Relationships between the DNA adducts and the mutations and sister-chromatid exchanges produced in Chinese hamster ovary cells by N-hydroxy-2-aminofluorene, N-hydroxy-N'-acetylbenzidine and 1-nitrosopyrene.

Abstract

Chinese hamster ovary cells were exposed to N-hydroxy-2-aminofluorene, N-hydroxy-N'-acetylbenzidine and 1-nitrosopyrene, and the resulting DNA adducts, sister-chromatid exchanges (SCEs) and mutations at the hypoxanthine-guanine phosphoribosyl transferase locus were quantified. Each agent produced a major DNA adduct substituted through the C8 of deoxyguanosine. When the data from all three agents were combined, both mutation and SCE induction correlated strongly with the concentration of DNA adducts. However, significant differences were found in the relationships between adduct formation and the biological responses produced by the individual agents. While N-hydroxy-N'-acetylbenzidine induced the most mutations per adduct, N-hydroxy-2-aminofluorene caused the greatest number of SCEs per adduct. The data support the involvement of C8-deoxyguanosine adducts in mutation and SCE induction, and indicate that the structure of the group adducted to DNA may be an important factor in determining the magnitude of these biological responses. These findings also suggest that SCE and mutation induction are independent expressions of DNA damage.

# [Directions]
1. List every chemical agent that the abstract says the Chinese hamster ovary cells were exposed to.
2. Please copy the abstract word for word from "Relationships between the" up to and including "N-hydroxy-N'-acetylbenzidine and 1-nitrosopyrene.".
The material that comes next is from a different source than the abstract.

# [Provided material]
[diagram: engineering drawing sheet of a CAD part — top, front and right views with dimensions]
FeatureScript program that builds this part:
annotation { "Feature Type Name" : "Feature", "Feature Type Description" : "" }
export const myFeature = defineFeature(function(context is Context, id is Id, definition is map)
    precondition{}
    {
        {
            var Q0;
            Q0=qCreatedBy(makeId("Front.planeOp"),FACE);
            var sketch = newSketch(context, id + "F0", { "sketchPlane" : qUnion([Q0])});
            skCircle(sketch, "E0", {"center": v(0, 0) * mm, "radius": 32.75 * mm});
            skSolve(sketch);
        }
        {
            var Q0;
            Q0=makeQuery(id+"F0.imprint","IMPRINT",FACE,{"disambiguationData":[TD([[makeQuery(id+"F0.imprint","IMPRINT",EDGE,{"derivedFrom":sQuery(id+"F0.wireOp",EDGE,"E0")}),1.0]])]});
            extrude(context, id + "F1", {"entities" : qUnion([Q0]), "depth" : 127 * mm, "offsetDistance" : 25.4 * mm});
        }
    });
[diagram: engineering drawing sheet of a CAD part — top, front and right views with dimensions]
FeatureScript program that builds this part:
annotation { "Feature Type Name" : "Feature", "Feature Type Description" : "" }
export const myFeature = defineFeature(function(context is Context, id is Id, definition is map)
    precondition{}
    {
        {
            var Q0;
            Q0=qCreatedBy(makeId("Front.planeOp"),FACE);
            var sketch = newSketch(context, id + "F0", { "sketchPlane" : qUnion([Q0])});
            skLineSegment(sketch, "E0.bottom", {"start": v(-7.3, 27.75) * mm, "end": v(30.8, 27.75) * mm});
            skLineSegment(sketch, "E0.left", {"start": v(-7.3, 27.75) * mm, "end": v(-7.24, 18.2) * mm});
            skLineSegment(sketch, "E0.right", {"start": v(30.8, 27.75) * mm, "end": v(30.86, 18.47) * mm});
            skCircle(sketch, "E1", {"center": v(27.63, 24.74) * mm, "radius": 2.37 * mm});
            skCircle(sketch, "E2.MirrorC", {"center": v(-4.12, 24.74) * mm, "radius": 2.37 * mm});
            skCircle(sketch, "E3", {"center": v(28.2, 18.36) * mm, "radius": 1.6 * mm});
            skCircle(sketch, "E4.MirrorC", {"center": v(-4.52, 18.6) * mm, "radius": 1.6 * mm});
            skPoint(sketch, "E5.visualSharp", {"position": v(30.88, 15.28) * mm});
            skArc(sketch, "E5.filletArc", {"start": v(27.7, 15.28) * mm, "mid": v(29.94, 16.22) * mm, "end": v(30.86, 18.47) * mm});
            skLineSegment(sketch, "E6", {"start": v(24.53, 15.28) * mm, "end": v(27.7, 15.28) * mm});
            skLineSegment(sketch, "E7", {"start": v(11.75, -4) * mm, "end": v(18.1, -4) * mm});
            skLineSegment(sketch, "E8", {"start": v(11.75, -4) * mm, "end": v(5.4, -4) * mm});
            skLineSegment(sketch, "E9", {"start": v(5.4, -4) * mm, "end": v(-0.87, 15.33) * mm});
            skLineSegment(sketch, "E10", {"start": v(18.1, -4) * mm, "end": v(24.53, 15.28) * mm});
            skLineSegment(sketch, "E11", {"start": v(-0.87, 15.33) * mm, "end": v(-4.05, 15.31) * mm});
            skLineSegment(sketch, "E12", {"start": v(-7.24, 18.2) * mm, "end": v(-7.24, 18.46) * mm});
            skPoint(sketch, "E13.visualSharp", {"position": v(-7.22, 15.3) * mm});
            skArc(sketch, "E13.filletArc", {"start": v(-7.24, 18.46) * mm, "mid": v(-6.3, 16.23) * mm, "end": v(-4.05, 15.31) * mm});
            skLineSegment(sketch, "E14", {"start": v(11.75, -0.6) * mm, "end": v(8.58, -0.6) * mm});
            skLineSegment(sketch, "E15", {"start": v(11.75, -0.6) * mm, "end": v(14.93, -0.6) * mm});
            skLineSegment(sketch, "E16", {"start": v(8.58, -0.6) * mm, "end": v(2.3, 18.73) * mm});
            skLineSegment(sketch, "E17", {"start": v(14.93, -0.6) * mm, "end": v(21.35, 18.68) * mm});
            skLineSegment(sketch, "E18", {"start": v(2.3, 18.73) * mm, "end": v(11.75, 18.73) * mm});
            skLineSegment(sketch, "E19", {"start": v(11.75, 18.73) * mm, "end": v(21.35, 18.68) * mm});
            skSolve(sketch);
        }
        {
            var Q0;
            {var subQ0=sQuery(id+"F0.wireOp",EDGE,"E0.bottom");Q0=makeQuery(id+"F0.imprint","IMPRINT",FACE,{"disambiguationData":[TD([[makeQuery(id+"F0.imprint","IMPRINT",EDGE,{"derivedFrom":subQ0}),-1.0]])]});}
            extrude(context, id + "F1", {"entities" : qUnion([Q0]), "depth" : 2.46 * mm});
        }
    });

# [Solved tasks]
1.
N-hydroxy-2-aminofluorene
N-hydroxy-N'-acetylbenzidine
1-nitrosopyrene

2.
Relationships between the DNA adducts and the mutations and sister-chromatid exchanges produced in Chinese hamster ovary cells by N-hydroxy-2-aminofluorene, N-hydroxy-N'-acetylbenzidine and 1-nitrosopyrene.